Non-social bees (solitary bees) collect pollen during the periods when they lay eggs and take care of the young caterpillars, while when they are free from these maternal duties, they feed mainly on nectar. And here, the researchers found that among the active honeybees, it is possible to identify those that collect pollen the most and those that collect nectar the most. The researchers compared these two groups of workers, and also examined two strains of bees that Robert Page (Page, one of the authors of the current article in Nature) had previously cultivated for the primary collection of pollen or for the multiple collection of nectar.
It turned out that both in the worker bees of normal honey bees, and in strains specially cultivated to prefer pollen or nectar, the pollen collections have a higher affinity for fertility than the nectar collections, so that the two types of workers represent different stages in the life of a solitary bee. This is manifested in the fact that the ovaries of the pollen collectors are more developed than the ovaries of the nectar collectors, and they also produce a larger amount of the protein vitellogenin, which is used as a raw material to create the egg yolk. And yet: when the pollen collections reach the age of leaving the hive to collect food, their "blood" (insect blood does not contain hemoglobin, is not red, and is called hemolymph) contains a relatively high level of the youth hormone, a hormone responsible for sexual maturation in insects, compared to the nectar collections.
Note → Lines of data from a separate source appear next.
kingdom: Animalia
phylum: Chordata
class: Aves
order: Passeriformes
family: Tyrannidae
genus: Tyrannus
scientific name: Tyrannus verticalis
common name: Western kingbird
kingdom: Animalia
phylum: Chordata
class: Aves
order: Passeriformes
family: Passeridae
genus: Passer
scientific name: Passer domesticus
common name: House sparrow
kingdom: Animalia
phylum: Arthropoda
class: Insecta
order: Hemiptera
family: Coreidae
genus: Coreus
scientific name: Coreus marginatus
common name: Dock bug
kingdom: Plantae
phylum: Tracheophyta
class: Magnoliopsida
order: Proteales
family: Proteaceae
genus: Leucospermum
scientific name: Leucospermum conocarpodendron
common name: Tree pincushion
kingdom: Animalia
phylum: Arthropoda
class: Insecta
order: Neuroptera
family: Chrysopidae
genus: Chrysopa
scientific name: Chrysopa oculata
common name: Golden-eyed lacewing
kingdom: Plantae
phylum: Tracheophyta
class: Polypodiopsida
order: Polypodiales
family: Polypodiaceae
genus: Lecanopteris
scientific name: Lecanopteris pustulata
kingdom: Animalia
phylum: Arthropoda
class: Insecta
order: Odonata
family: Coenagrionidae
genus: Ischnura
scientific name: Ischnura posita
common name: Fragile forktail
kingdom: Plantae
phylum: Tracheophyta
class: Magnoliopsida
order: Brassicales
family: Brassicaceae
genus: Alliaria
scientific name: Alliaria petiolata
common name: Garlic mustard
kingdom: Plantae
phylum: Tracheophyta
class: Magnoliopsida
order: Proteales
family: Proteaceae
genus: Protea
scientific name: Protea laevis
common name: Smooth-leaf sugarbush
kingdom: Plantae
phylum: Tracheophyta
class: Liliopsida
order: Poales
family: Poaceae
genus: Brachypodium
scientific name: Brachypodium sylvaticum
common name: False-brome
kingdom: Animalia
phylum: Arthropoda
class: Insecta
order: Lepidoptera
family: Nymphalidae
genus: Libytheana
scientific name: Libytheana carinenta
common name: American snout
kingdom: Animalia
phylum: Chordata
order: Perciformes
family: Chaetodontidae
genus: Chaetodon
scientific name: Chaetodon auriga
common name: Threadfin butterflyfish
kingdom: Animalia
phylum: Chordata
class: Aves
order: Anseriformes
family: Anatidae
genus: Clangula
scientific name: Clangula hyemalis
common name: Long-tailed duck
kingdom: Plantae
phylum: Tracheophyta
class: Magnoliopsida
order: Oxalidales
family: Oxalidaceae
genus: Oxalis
As mentioned, workers do not lay eggs even though there are ovaries in their bodies - the presence of a queen suppresses (through pheromones) the production of eggs among the workers. And here, when the researchers transferred bees to colonies (hives) that were without a queen, about two weeks later it was found that a very high percentage of the pollen collectors had active ovaries, while the percentage of the nectar collecting workers whose ovaries became active was much lower.
Gro Amdam and her colleagues did not pretend, of course, to decipher all the details of the evolutionary path that led from solitary, non-social bees to the honey bee society, but according to them they identified the beginning of the path, the starting point for the evolution of an altruistic society. According to them, the reproductive behavior of the ancient bees, who did not live in societies like today's honey bees, and its connection to a preference for protein or sugary food, is the bridgehead for the formation of the complex honey bee society.